▶ _Record excerpts_
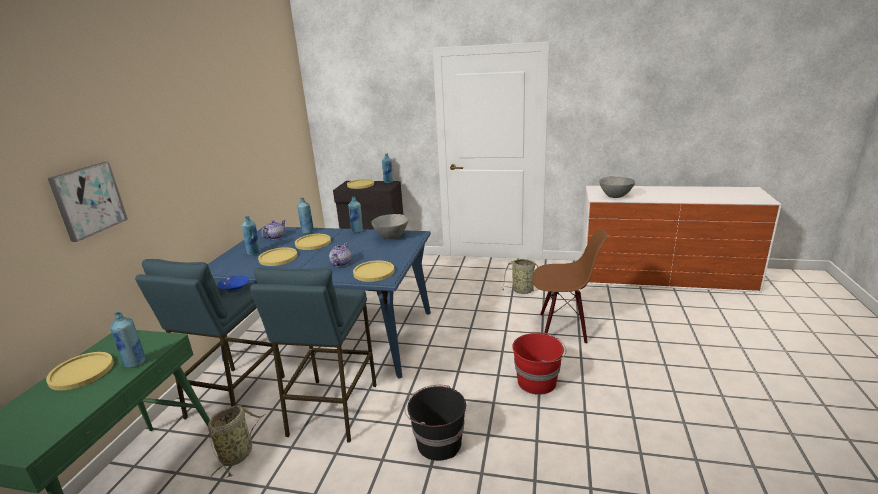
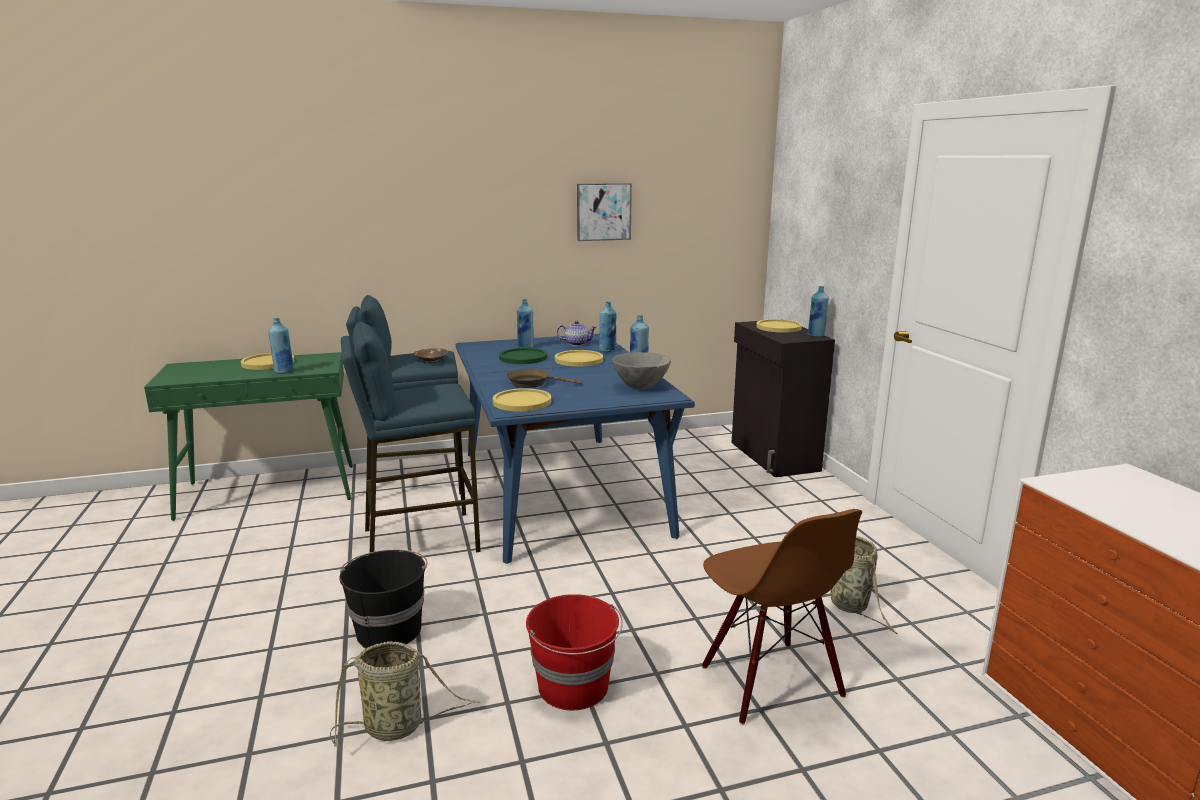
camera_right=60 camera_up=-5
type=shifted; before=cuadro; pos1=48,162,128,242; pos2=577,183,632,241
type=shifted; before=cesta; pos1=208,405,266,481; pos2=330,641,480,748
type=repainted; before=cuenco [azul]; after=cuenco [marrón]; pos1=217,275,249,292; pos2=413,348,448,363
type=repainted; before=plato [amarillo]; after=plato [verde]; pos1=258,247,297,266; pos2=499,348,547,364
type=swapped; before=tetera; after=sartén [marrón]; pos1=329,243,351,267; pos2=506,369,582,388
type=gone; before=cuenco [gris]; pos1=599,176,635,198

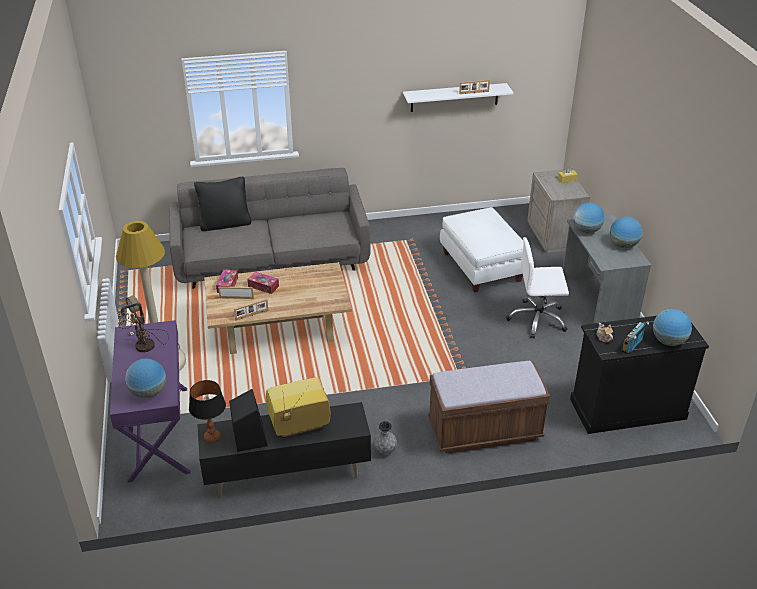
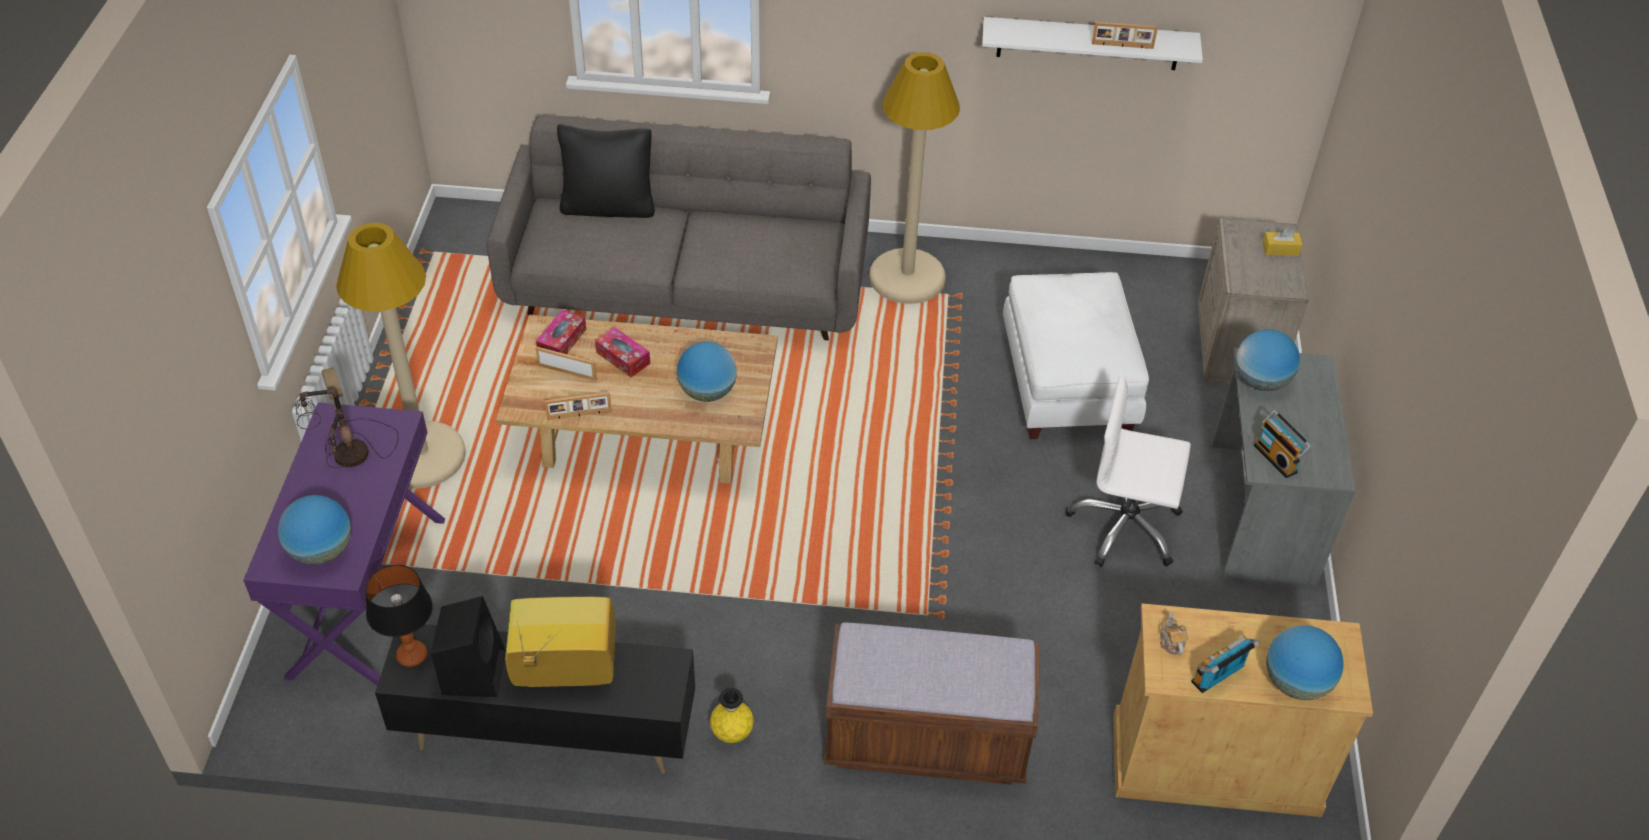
camera_right=15 camera_up=10
type=repainted; before=florero [gris]; after=florero [amarillo]; pos1=373,421,397,454; pos2=710,688,754,743
type=repainted; before=armario [negro]; after=armario [beis]; pos1=570,316,709,434; pos2=1113,603,1373,817
type=shifted; before=globo terráqueo; pos1=610,217,642,248; pos2=677,342,737,402
type=new; after=lámpara de pie [beis]; pos2=869,52,960,304
type=new; after=radio; pos2=1254,410,1312,478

▶ _Problem description_
Once the line containing "type=swapped; before=tetera; after=sartén" has been copied, stop; everything from the first line of the data up to it must be copied exactly, without pictures.

▶ _Exercise result_
camera_right=60 camera_up=-5
type=shifted; before=cuadro; pos1=48,162,128,242; pos2=577,183,632,241
type=shifted; before=cesta; pos1=208,405,266,481; pos2=330,641,480,748
type=repainted; before=cuenco [azul]; after=cuenco [marrón]; pos1=217,275,249,292; pos2=413,348,448,363
type=repainted; before=plato [amarillo]; after=plato [verde]; pos1=258,247,297,266; pos2=499,348,547,364
type=swapped; before=tetera; after=sartén [marrón]; pos1=329,243,351,267; pos2=506,369,582,388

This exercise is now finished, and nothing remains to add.